QUOTED PASSAGE:
▶

Other scientists say the guidelines may not go far enough. There’s not clear evidence that high levels of community transmission make in-person schooling riskier, said Dr. Elissa Perkins, the director of emergency medicine infectious disease management at Boston University School of Medicine, who co-authored the Massachusetts study.
“I applaud the move to get elementary schools back in person regardless of community transmission.” she said. “And I also understand that there is some hesitancy about applying that to middle and high school students, although I’m not sure that it is fully in keeping with the evidence that we’ve seen to date.”
While the majority of school buildings are currently open at least partially, the six-foot rule has prevented many from shifting to full-time, in-person schedules.
In liberal states and districts where teachers’ unions have collective bargaining power, the new C.D.C. guidance may strengthen the negotiating position of district officials seeking to return students to more normal, in-person schedules.
But many issues remain contentious and unresolved. Although the C.D.C. is continuing to recommend six feet of distance when children are eating, the fact that students need to remove their masks at lunch has raised concerns for educators and their unions.
It is not unusual, across the country, for schools to remain closed one day per week — typically Wednesdays — for what is sometimes described as a day of “deep cleaning.” Yet many experts have emphasized that because the coronavirus is spread through the air, surface disinfection is less important than masking and ventilation.
The days out of school are used by many teachers to prepare lessons and strategies for what remains a new and challenging mode of instruction, in which some students are in classrooms while others remain at home. Indeed, there is still a significant minority of parents, many of them Black, Hispanic and Asian, who are hesitant to return their children to schools during the pandemic.
C.D.C. officials relied on the findings of several other new studies about transmission in schools to rewrite their guidelines. The studies, published Friday, examined viral transmission in schools in Florida, St. Louis and Springfield, Mo., and Salt Lake County, Utah. The findings varied, but all papers emphasized the critical role that universal mask-wearing plays in curbing school-associated infections.

◀

PROVIDED DATA:
▶

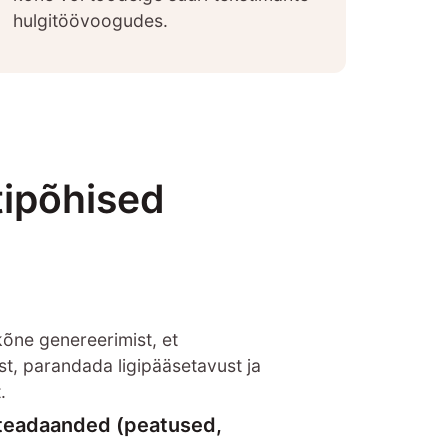
hulgitöövoogudes.
tipõhised
kõne genereerimist, et
st, parandada ligipääsetavust ja
.
 teadaanded (peatused,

◀

WHAT YOU NEED TO DO:
1) In the article on the C.D.C. school guidelines, quote the passage from "C.D.C. officials relied" to "curbing school-associated infections.".
2) Answer these questions from the article on the C.D.C. school guidelines:
(a) What position does Dr. Elissa Perkins hold?
(b) On which day of the week do schools that close one day a week typically stay closed?
(c) Where did the studies published Friday examine viral transmission in schools?

EXPECTED RESPONSES:
1)
C.D.C. officials relied on the findings of several other new studies about transmission in schools to rewrite their guidelines. The studies, published Friday, examined viral transmission in schools in Florida, St. Louis and Springfield, Mo., and Salt Lake County, Utah. The findings varied, but all papers emphasized the critical role that universal mask-wearing plays in curbing school-associated infections.

2)
(a) She is the director of emergency medicine infectious disease management at Boston University School of Medicine.
(b) Wednesdays.
(c) In Florida, St. Louis and Springfield, Mo., and Salt Lake County, Utah.